> _WORK TO COMPLETE_
When duplicating the records beneath this instruction, omit every picture and keep all else exact.

### EXTRACTED ENTRIES ###

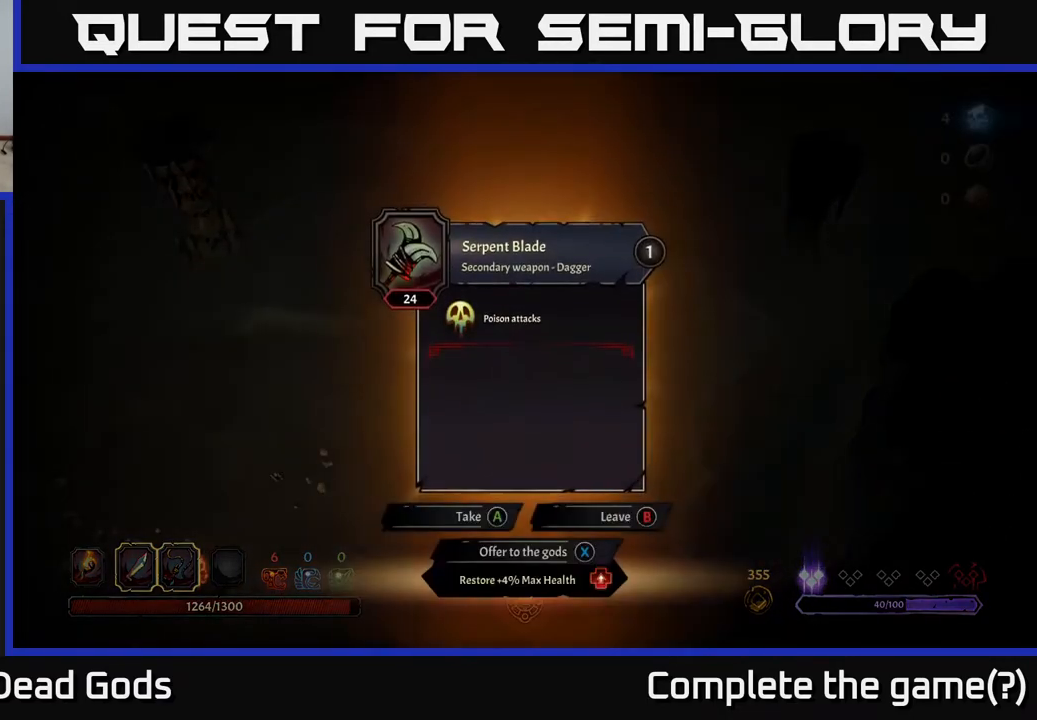
{"buttons": [], "left_stick": "center", "right_stick": "center", "events": []}
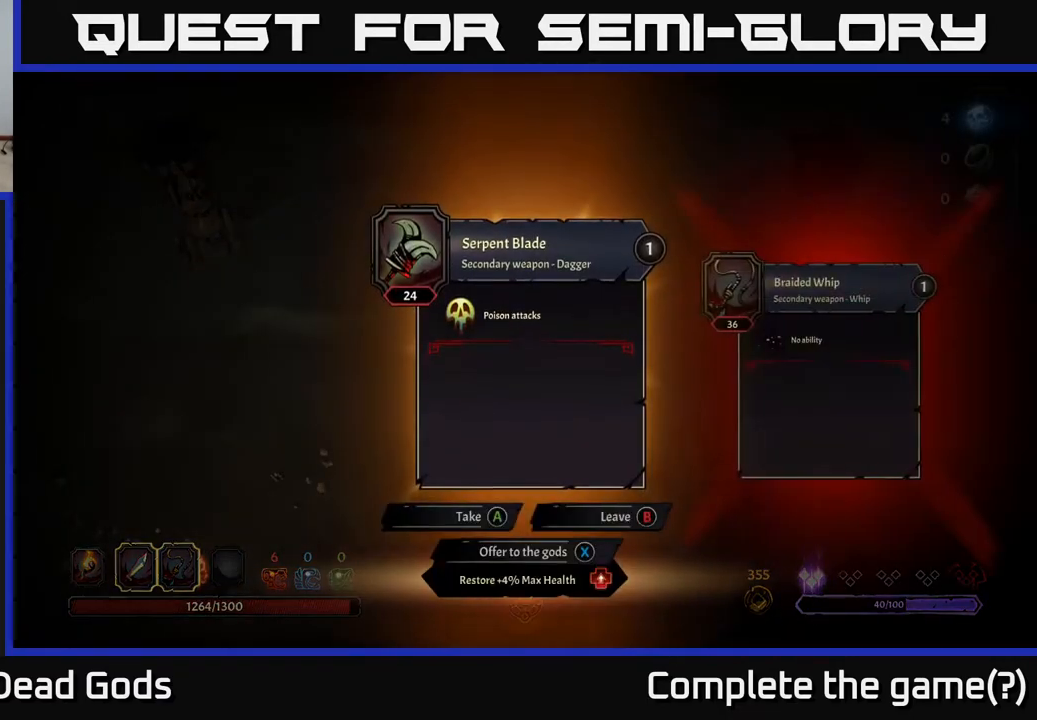
{"buttons": [], "left_stick": "center", "right_stick": "center", "events": []}
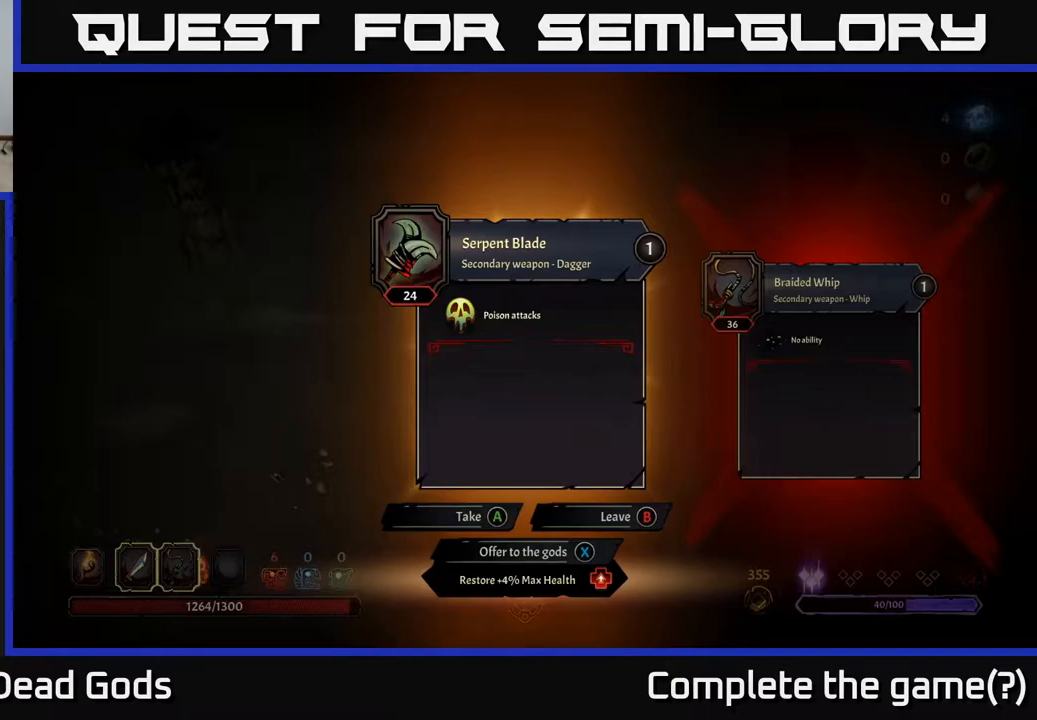
{"buttons": [], "left_stick": "center", "right_stick": "center", "events": []}
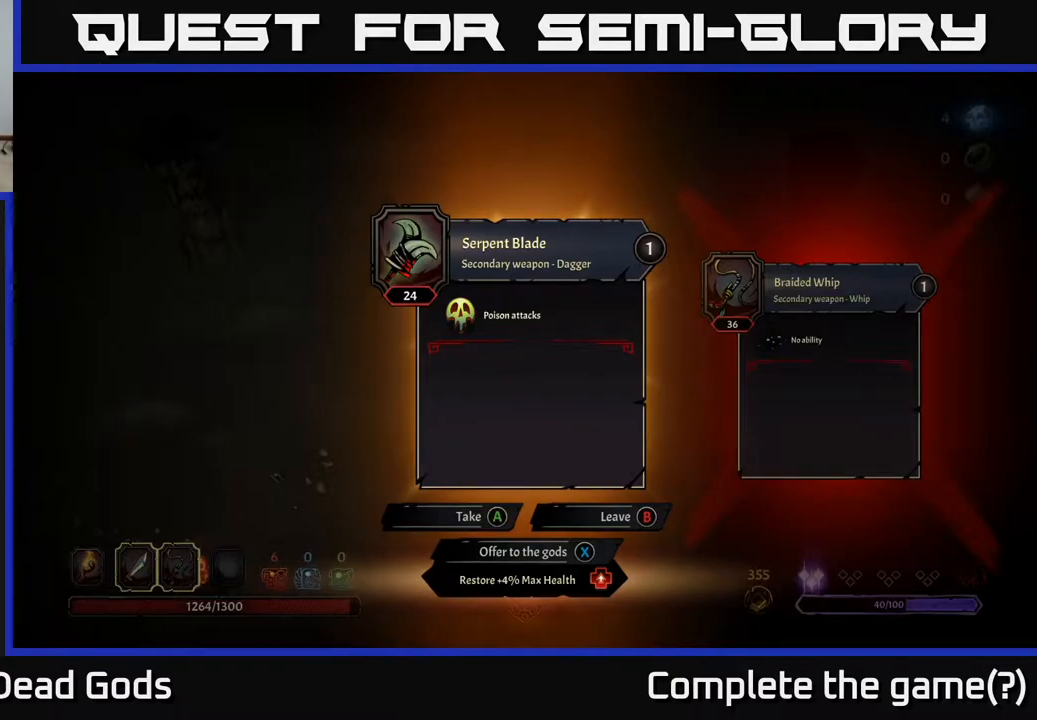
{"buttons": [], "left_stick": "center", "right_stick": "center", "events": []}
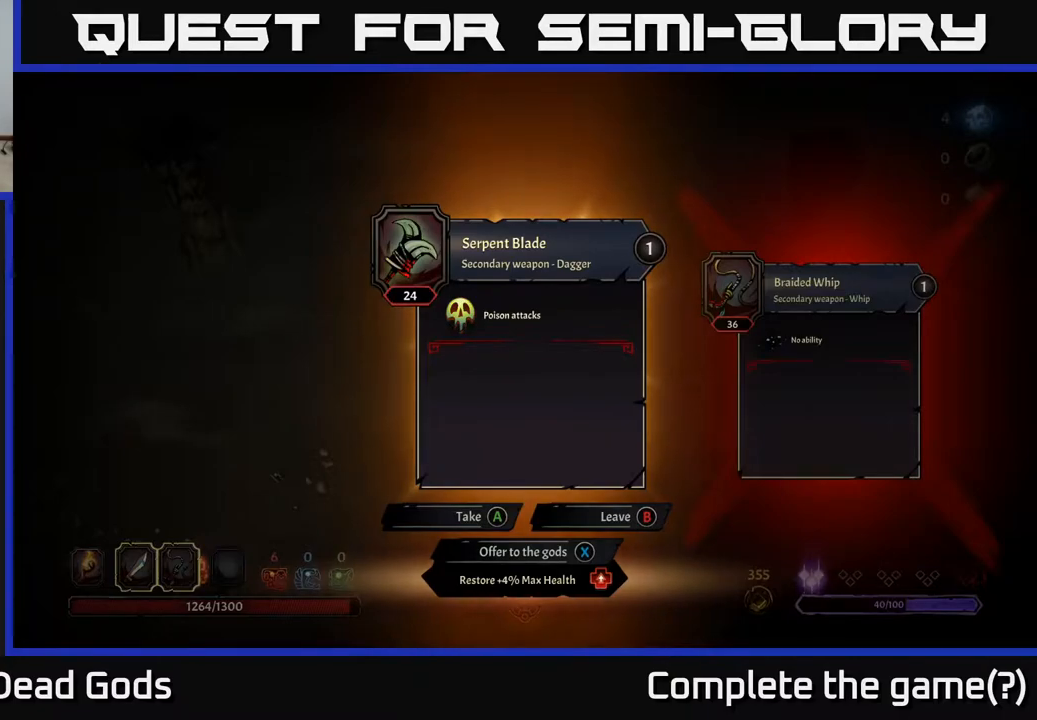
{"buttons": [], "left_stick": "center", "right_stick": "center", "events": []}
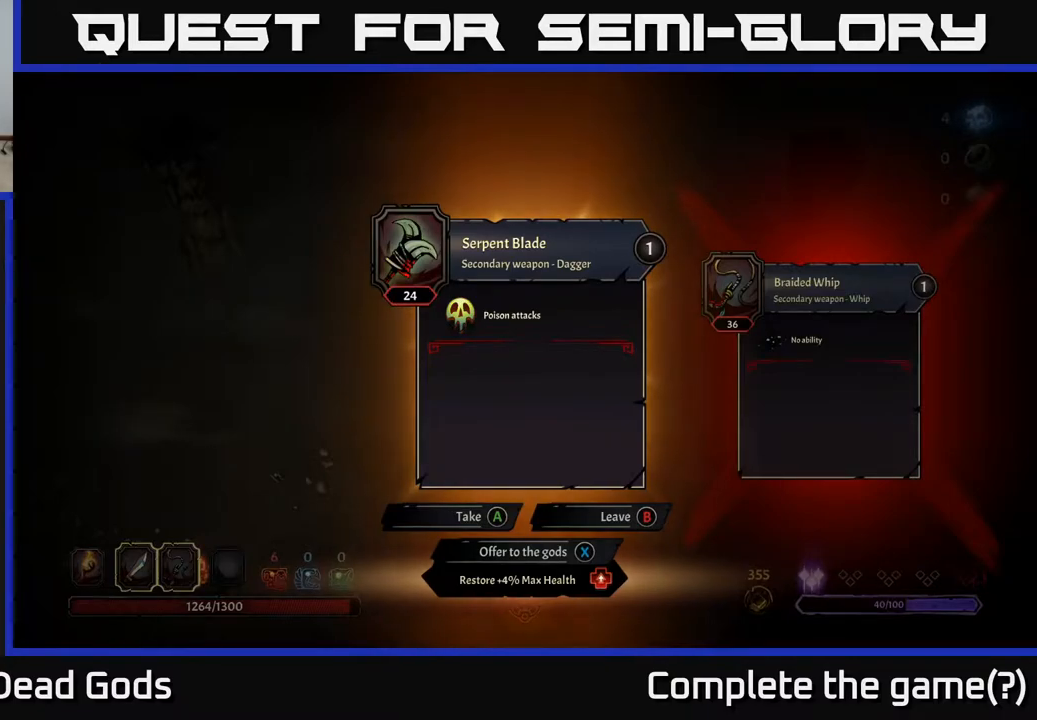
{"buttons": [], "left_stick": "center", "right_stick": "center", "events": []}
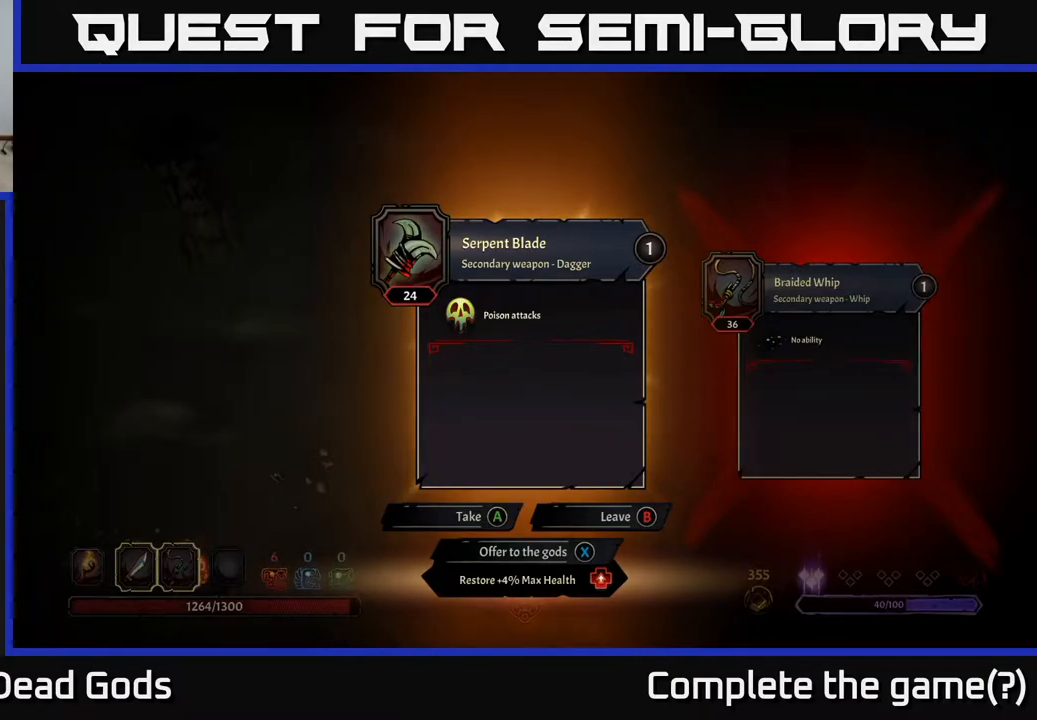
{"buttons": [], "left_stick": "center", "right_stick": "center", "events": []}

###

> _TASK RESULT_
{"buttons": [], "left_stick": "center", "right_stick": "center", "events": []}
{"buttons": [], "left_stick": "center", "right_stick": "center", "events": []}
{"buttons": [], "left_stick": "center", "right_stick": "center", "events": []}
{"buttons": [], "left_stick": "center", "right_stick": "center", "events": []}
{"buttons": [], "left_stick": "center", "right_stick": "center", "events": []}
{"buttons": [], "left_stick": "center", "right_stick": "center", "events": []}
{"buttons": [], "left_stick": "center", "right_stick": "center", "events": []}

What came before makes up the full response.